Reading a transcript takes seconds. Watching a 90-second reel twice takes three minutes.
Stack
Make.com orchestrates the entire pipeline. A RapidAPI service downloads the reel from Instagram. Gemini API processes the audio and generates a structured transcript with analysis. The bot only processes audio, not video frames. Input and output both happen through Telegram Bot API.
Flow diagram
7 steps — triggered instantly
Webhook → HTTP (RapidAPI download) → HTTP (process media) → HTTP (download file, conditional filter) → Resume (error handling) → HTTP (Gemini API transcription) → HTTP (send to Telegram)

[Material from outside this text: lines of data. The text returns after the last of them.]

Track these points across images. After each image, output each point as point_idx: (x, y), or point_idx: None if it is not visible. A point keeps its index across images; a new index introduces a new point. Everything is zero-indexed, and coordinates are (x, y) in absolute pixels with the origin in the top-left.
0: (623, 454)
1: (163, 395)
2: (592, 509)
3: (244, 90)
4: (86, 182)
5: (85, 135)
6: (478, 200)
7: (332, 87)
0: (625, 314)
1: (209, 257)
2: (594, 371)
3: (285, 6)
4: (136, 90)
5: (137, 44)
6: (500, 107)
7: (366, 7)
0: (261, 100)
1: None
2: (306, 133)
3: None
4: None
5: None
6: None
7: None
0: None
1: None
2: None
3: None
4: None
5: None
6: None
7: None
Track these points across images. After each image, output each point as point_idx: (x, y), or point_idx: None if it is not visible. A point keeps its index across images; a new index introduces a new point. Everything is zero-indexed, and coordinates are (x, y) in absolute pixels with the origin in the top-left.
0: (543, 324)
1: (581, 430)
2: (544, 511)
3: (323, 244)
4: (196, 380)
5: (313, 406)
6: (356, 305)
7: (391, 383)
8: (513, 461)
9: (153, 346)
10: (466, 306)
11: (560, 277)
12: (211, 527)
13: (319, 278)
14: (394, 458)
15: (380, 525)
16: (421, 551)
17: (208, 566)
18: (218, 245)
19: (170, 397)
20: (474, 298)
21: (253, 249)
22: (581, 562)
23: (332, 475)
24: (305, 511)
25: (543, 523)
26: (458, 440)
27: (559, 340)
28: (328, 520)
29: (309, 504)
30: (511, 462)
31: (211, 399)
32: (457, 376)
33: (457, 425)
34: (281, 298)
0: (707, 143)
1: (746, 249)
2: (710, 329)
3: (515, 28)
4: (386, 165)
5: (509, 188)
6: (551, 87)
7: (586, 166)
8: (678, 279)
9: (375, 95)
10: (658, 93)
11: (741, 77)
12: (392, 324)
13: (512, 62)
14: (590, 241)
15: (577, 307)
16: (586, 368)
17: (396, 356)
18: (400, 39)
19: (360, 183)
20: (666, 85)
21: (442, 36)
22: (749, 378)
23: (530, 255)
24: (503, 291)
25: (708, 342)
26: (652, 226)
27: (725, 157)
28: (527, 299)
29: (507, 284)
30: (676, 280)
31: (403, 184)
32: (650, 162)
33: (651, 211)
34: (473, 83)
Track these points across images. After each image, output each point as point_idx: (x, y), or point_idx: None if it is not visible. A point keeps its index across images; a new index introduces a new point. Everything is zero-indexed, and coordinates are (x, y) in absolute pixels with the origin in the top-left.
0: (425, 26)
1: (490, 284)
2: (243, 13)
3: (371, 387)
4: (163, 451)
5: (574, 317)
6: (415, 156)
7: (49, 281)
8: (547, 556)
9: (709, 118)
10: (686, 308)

~30 seconds per reel. No scheduling.
The output has four sections: Transcript, Summary, Tone and audience, and Takeaways.

Prompt iterations
First Gemini prompt: raw unformatted text. Round 1 defined explicit output sections (transcript, summary, tone, audience, takeaways). Round 2 tuned handling of overlapping audio, background music, and unclear speech to flag gaps instead of guessing.
Hardest part: getting consistent output format across different reel styles (talking head, voiceover, interview).
Failures fixed
RapidAPI failures
Instagram URLs don't always resolve. Added validation checks and fallback error messages to Telegram.
Timeout on longer reels
Reels over 60 seconds exceeded Make.com execution window. Adjusted timeout settings and added Resume module for recovery.
Result
Used multiple times a day. Send a link, get structured transcript in ~30 seconds. Replaced watching, rewatching, and manual note-taking. Running in production on v2 with no interruptions.